____ Records shown

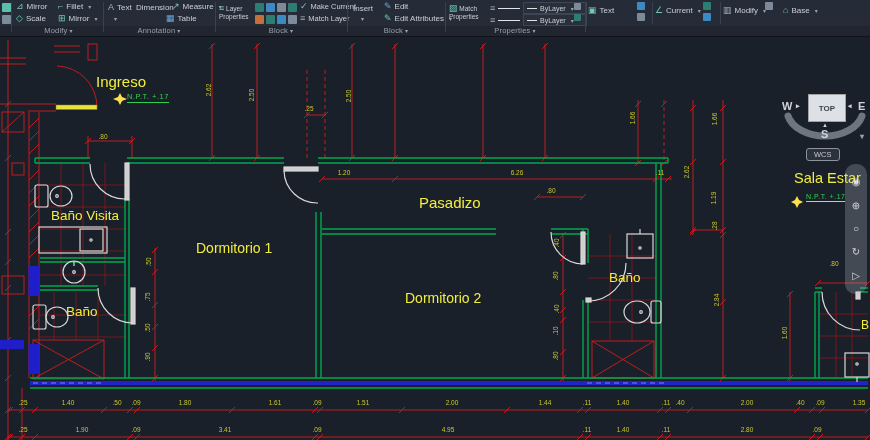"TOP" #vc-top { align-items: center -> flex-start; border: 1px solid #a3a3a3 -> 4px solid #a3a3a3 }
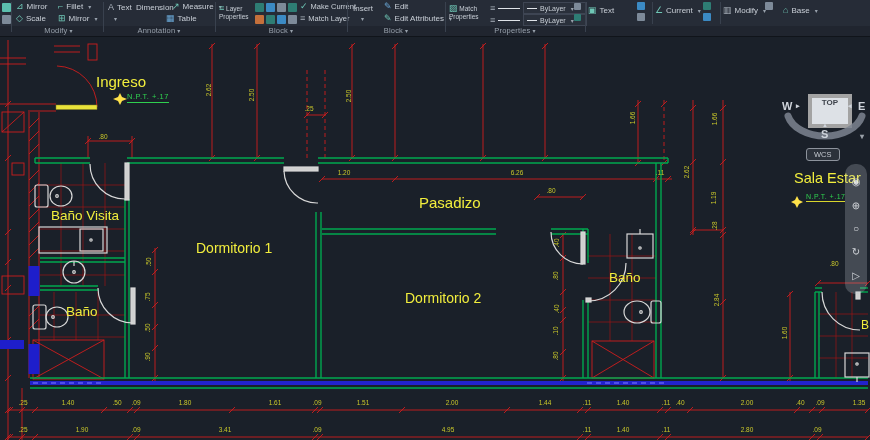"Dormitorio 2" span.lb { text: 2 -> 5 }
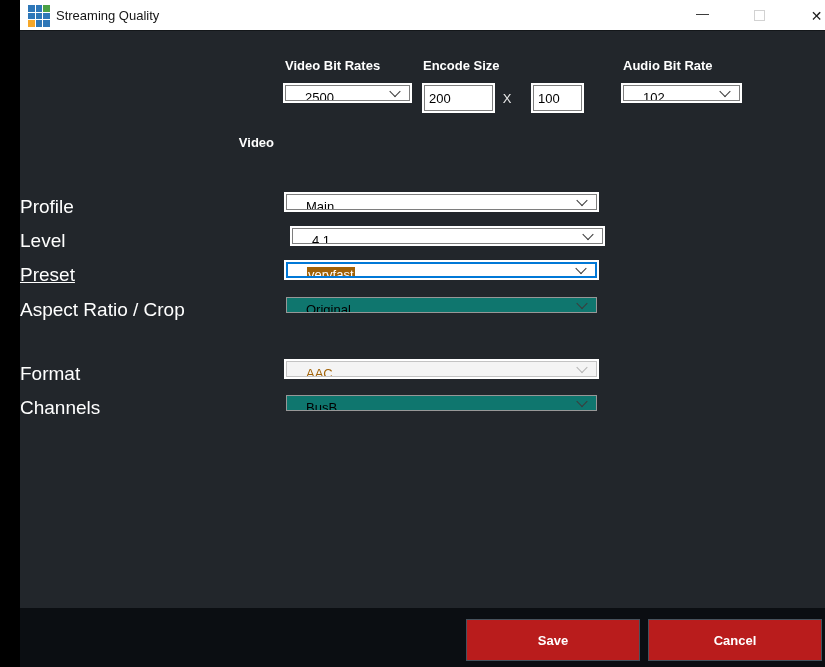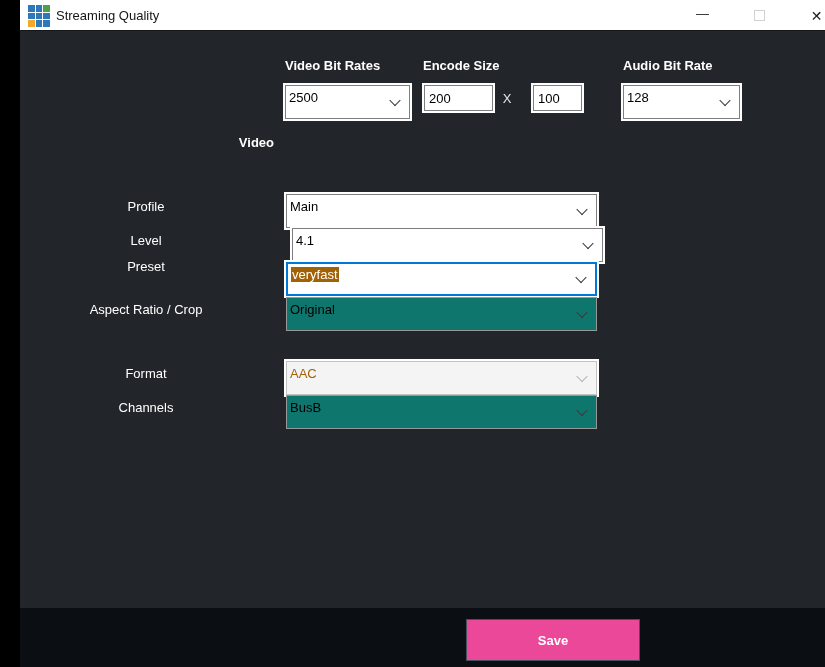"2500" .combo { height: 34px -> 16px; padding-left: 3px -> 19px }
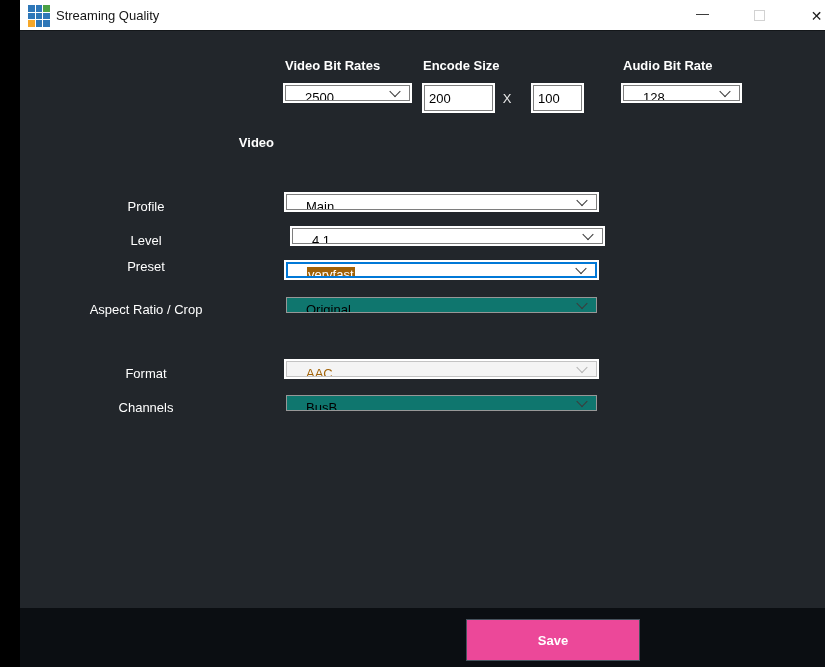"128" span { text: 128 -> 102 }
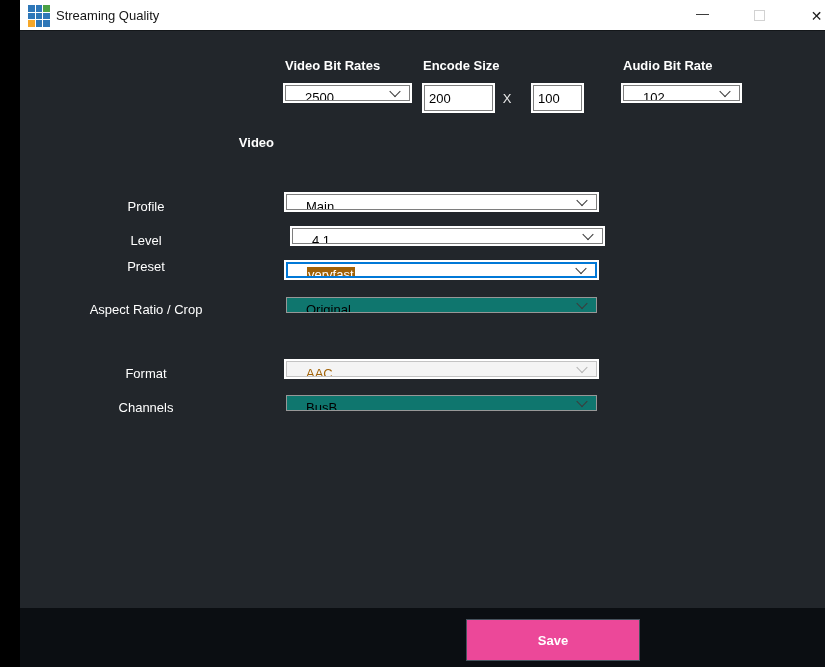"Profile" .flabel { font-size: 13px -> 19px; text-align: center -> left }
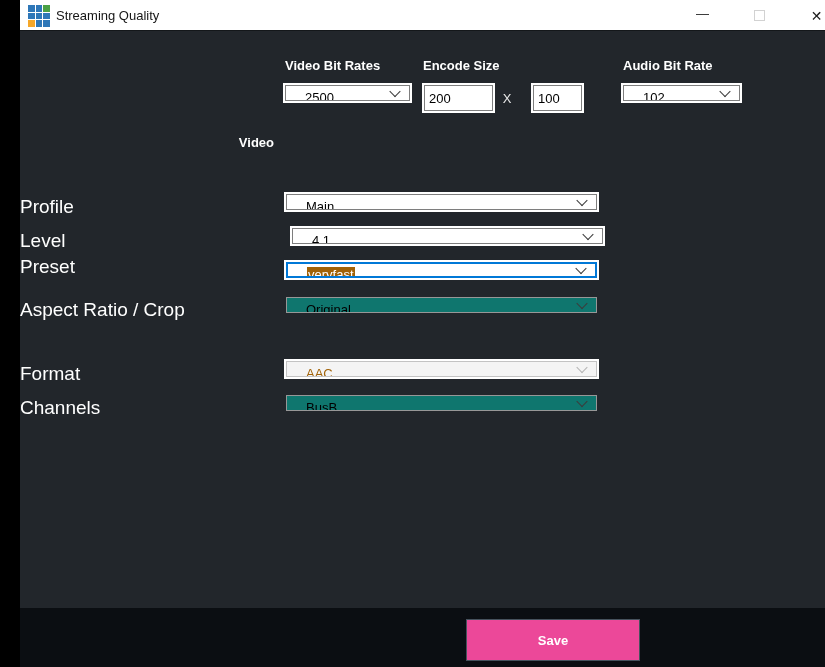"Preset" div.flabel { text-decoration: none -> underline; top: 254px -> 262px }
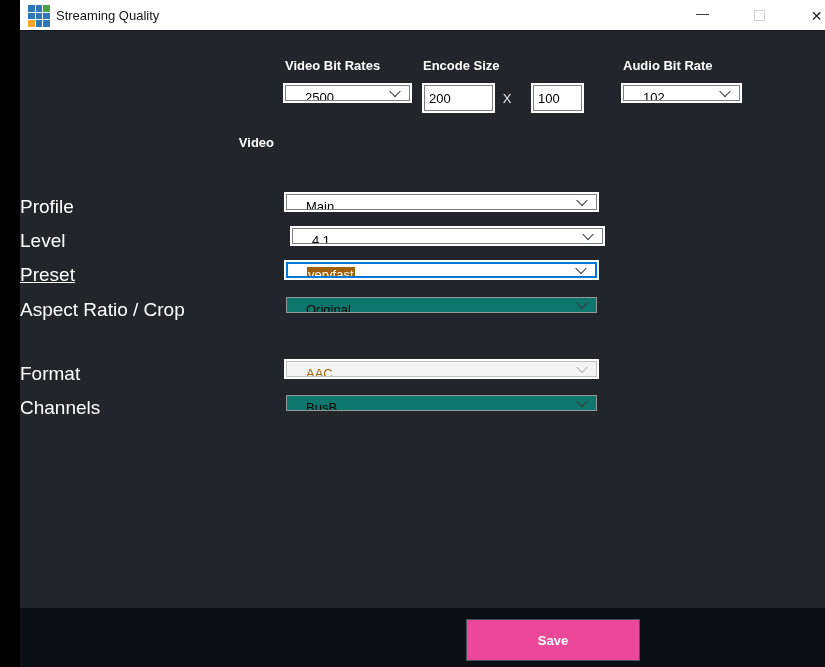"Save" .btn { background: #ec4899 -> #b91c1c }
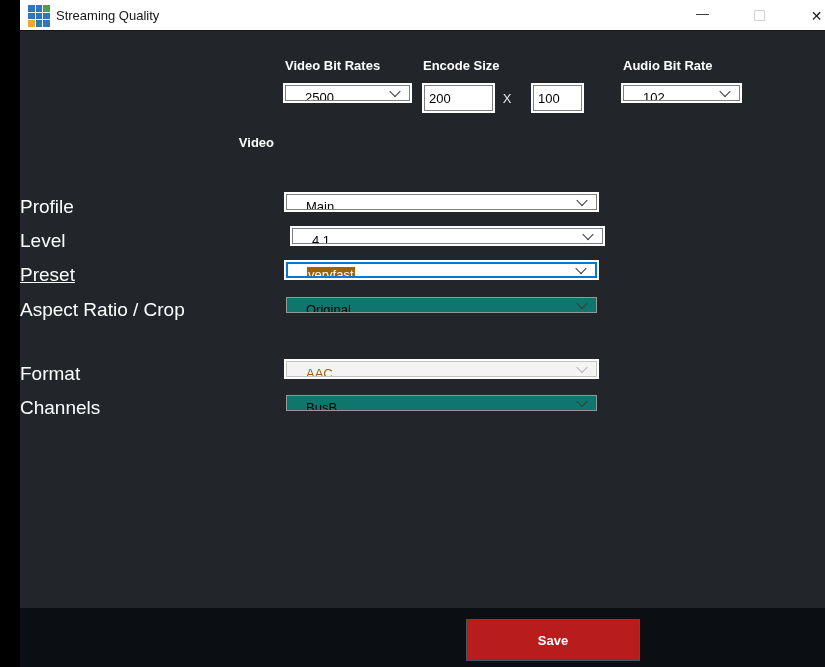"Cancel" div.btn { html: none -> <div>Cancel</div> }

________

Work item:
Take the listing and print it again exactly, but without any pictures.

Exercise response:
"TOP" #vc-top { align-items: center -> flex-start; border: 1px solid #a3a3a3 -> 4px solid #a3a3a3 }
"Dormitorio 2" span.lb { text: 2 -> 5 }
"2500" .combo { height: 34px -> 16px; padding-left: 3px -> 19px }
"128" span { text: 128 -> 102 }
"Profile" .flabel { font-size: 13px -> 19px; text-align: center -> left }
"Preset" div.flabel { text-decoration: none -> underline; top: 254px -> 262px }
"Save" .btn { background: #ec4899 -> #b91c1c }
"Cancel" div.btn { html: none -> <div>Cancel</div> }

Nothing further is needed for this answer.